I'm still coming to terms with the idea that wanting to be a woman means that I have the soul and brain of a woman, ergo I am a woman. I figured I needed to pass some test or feel strong dysphoria from the first time I was labeled as male by those around me. I was wrong.
Title: Re: Experiencing Gender dysphoria for the first time.
Post by: Alana Ashleigh on January 29, 2026, 05:23:27 PM
I never experienced dysphoria until after I realized I was trans. I had the same experience you're going through now. I never had any bottom dysphoria until very recently.
Title: Re: Experiencing Gender dysphoria for the first time.
Post by: Sephirah on January 31, 2026, 01:28:48 PM
Quote from: Courtney G on January 29, 2026, 04:39:22 PMIn my case, I assumed I wasn't really trans because I wasn't suffering as much as other people; I just thought it would be really nice if I was a woman.

I'm still coming to terms with the idea that wanting to be a woman means that I have the soul and brain of a woman, ergo I am a woman. I figured I needed to pass some test or feel strong dysphoria from the first time I was labeled as male by those around me. I was wrong.

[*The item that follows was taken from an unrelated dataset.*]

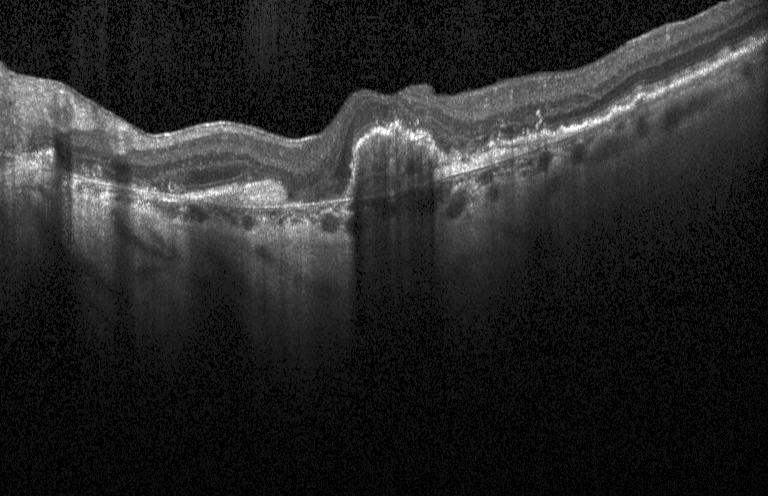

SD-OCT; Heidelberg Spectralis OCT system; optical coherence tomography scan.
Impression: a choroidal neovascular membrane.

Yeah this is kind of a big thing that many trans folks struggle with, Courtney. I think partly because back in the day, before people who make decisions knew as much as they know now... that was kind of the benchmark that trans folks had to pass in order to be taken seriously. The people who paved the way for the level of understanding we have now. Life or death, "I knew since before I was born", "either do it or I'll rent a chainsaw" mentality. That hasn't really gone away, though, and it's how some people validate themselves. Nowadays, though, it isn't... and doesn't have to be the only way people validate themselves. Thankfully these days proactive is just as understood as reactive.

It's the same with a lot of things, I suppose. Medical diagnosis and treatment tends to brute force things until a level of understanding is reached where there is more... finesse? I mean we don't drill holes in peoples' heads anymore to relieve a migraine. Or tell people with ADHD that they're just attention-seeking and disruptive.

Choosing to be happy is just as valid as choosing to not be unhappy. And that's a very good thing.

Quote from: Simplycause on January 29, 2026, 04:18:25 PMI don't mind at all.

I don't know. Maybe? It could be that where I thought like a lot of people I just didn't like some things about my appearance and I accepted I had depression and those two were just something I dealt with. But as I've been more affirming in my dress, I've come to the conclusion I don't like my male body at all.

That makes sense. Thank you for your answer. When you have freedom to be, you learn what that means.